Memory Project

Robert Hunter Dunn

This testimony is part of the Memory Project Archive

The New Brunswick Hussars newspaper published in Groningen, Holland in September 1945.The cover photo depicts the 'C' Squadron Tank Shoot in Ortona Italy in 1944.
Canadian Army certificate of service of Robert Hunter Dunn, which states that he served in the Untied Kingdom, Cental Mediterranean Area and continental Europe and was returned to reserve status in September of 1946.
A Christmas greeting from the Kensington Church in Montreal to Robert Hunter Dunn while serving overseas in November of 1944. .
Lt. Robert Hunter Dunn of the 3rd Canadian Armour Corps Reinforcement Unit in England upon his arrival overseas in May 1942.
In May, we fought in the Liri Valley. One of our battle honours is the Battle of the Melfa River.
My name is Robert Hunter Dunn. I was born February the 5th, 1918. In 1939, on the 21st of December, I joined the McGill Canadian Officer Training Corps and was commissioned. I was sent to Connaught Ranges in Ottawa, and then to training camps, where we trained recruits for thirty days, and then it was sixty days. In 1941, I went to Brockville and Camp Borden and took Canadian Armoured Corps. Training. I went overseas to England on the Letitia (ship). There, I joined the 8th New Brunswick Hussars. We trained in England until about November 1943. We then went to Italy.
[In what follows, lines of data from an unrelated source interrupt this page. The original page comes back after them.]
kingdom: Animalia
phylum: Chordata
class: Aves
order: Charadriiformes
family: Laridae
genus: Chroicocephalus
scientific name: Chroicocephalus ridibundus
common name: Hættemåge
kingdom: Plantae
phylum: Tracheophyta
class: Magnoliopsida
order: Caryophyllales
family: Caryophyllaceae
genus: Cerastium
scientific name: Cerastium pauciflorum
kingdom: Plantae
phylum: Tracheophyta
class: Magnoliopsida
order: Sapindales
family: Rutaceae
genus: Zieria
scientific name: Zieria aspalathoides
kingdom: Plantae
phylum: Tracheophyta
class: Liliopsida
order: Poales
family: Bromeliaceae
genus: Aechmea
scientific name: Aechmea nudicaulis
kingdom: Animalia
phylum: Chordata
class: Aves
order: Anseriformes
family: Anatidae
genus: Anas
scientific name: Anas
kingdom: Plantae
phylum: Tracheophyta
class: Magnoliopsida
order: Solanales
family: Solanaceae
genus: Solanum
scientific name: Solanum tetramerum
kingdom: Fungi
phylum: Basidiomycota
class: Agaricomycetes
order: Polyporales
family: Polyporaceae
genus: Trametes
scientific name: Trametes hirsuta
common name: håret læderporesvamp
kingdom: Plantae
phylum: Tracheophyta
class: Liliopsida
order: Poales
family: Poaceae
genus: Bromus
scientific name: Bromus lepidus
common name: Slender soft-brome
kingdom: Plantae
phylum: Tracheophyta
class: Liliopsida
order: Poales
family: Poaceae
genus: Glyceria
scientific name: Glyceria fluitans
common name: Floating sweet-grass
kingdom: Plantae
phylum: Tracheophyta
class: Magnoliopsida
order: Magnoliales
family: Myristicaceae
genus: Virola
We arrived in Naples, and after a brief period of training, we went up to the front. We didn't do any real fighting around Ortona. Ortona had been taken by the Canadian Infantry – the Three Rivers Regiment. In May, we fought in the Liri Valley. One of our battle honours is the Battle of the Melfa River. Then we went for rest and recreation for most of the summer; most of June and July. In August we started off south of Rome and moved up, and finally on the 30th of August, took part in the Battle of (what was called) the Gothic Line. We Canadians broke the Gothic Line. Then we went up further, up to San Alberto, Lake Commechio, and in February of 1945, we went from Leghorn in Italy over to Marseille in France, and up into Belgium, and eventually into Holland. We fought from Arnhem… there's a very small airfield outside of Arnhem, and we fought up to a small town […] near the Zuiderzee. Then we went over towards Delfzijl, and we held the Germans in around Delfzijl, and the war was over. I was not with the regiment about three days before the war was declared over. I was sent with a group of Corporals and Sergeants and two other officers. My rank by this time was Captain, and I was to set up a training camp to tell the recruits what it was like in action, but since the war was over I arrived in London on V-E Day, and when you see the photographs of the people in the square in front of Buckingham Palace, I'm in that crowd.